◆ **Was zu tun ist**
Führen Sie den Bericht über die Tat in Regensburg-Burgweinting nach seinem letzten Satz fort.

◆ **Auszug**
Bereits am nächsten Sonntag konnte die Polizei einen Tatverdächtigen ermitteln und festnehmen: Es handelt sich um einen 18-Jährigen, der in der Nähe des Tatorts wohnt. Die Festnahme erfolgte durch ein Sondereinsatzkommando.
Treffen am Abend – dann schlug Stimmung um
Die Tat ereignete sich am späten Samstagabend. Wie Polizeisprecher Claus Feldmeier berichtet, traf sich die 23-Jährige mit dem ihr namentlich nicht bekannten Mann in einem Wald im Regensburger Stadtbezirk Burgweinting. Es war gegen 22.30 Uhr. „Während dieses Treffens schlug die Situation für die Frau unerwartet um.“ Der Mann soll die Bekannte vergewaltigt und mit verschiedenen Gegenständen schwer verletzt haben. Anschließend ergriff er die Flucht.
Das Opfer rettete sich in eine nahe Tankstelle, wo Angestellte halfen. Die Frau musste in einem Regensburger Krankenhaus behandelt werden. Mittlerweile befindet sie sich nach Auskunft von Polizeioberkommissar Feldmeier nicht mehr in Lebensgefahr.

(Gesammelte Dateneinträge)
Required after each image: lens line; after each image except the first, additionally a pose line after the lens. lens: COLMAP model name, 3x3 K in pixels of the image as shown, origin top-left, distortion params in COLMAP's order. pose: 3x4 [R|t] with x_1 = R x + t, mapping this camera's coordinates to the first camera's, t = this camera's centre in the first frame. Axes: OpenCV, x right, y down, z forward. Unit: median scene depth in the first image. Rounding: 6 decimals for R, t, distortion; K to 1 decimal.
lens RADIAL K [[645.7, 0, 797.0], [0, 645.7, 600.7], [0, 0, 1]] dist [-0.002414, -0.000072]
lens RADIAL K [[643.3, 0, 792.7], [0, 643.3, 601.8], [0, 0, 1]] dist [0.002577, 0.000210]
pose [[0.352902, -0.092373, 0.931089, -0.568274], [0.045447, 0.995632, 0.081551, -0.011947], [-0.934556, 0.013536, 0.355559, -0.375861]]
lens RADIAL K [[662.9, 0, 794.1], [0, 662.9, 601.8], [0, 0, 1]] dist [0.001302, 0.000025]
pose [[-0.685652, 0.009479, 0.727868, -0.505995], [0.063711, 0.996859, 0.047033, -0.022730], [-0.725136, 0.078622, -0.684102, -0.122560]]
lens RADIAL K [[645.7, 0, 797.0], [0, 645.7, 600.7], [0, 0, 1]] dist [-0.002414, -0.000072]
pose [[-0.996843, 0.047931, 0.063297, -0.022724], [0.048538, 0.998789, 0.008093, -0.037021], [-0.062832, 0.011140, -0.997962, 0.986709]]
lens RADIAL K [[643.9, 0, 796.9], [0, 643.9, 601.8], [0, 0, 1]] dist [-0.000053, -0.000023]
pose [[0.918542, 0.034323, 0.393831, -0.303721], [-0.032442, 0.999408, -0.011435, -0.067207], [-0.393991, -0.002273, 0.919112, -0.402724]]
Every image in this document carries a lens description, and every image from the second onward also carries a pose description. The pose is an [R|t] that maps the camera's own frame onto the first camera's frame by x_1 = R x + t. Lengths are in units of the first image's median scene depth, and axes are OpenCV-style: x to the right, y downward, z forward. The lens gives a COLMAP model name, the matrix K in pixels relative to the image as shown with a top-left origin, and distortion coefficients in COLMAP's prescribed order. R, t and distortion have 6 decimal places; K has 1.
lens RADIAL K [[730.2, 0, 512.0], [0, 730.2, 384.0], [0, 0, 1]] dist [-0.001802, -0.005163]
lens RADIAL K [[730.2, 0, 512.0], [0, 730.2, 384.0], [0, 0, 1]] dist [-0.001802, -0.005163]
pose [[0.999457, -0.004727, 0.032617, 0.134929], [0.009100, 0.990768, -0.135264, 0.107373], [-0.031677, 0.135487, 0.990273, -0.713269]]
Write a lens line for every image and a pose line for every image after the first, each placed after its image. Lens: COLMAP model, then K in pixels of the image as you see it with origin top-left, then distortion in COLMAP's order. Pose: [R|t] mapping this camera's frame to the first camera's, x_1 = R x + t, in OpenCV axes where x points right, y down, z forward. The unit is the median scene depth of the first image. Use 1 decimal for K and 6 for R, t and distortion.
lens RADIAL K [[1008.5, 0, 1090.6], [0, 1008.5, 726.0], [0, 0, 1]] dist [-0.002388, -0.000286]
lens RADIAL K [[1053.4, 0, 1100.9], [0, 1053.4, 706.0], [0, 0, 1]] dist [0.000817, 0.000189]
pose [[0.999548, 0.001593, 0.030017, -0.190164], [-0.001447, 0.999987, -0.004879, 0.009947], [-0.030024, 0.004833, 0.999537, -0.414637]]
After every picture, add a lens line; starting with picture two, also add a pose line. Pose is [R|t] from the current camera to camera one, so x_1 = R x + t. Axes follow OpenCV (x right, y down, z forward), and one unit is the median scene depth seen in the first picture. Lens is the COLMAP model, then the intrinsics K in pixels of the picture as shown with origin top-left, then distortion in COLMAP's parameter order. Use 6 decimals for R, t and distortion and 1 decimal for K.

◆ **Ergebnis**
Anfangs nur Pseudonym bekannt
Die Kriminalpolizei Regensburg übernahm noch in der Nacht die Sachbearbeitung. Anfangs war nur ein Pseudonym des Tatverdächtigen bekannt. Feldmeier: „Es gelang der Kriminalpolizei Regensburg in enger Zusammenarbeit mit der Staatsanwaltschaft Regensburg, durch aufwendige und intensive Ermittlungen bereits wenige Stunden nach der Tat noch am Sonntag einen Tatverdächtigen zu ermitteln.“
Auf Antrag der Staatsanwaltschaft Regensburg wurde der 18-Jährige einem Ermittlungsrichter am Amtsgericht Regensburg vorgeführt. Dieser erließ Haftbefehl unter anderem wegen versuchten Mordes und Vergewaltigung. Der Tatverdächtige wurde in eine Justizvollzugsanstalt eingeliefert.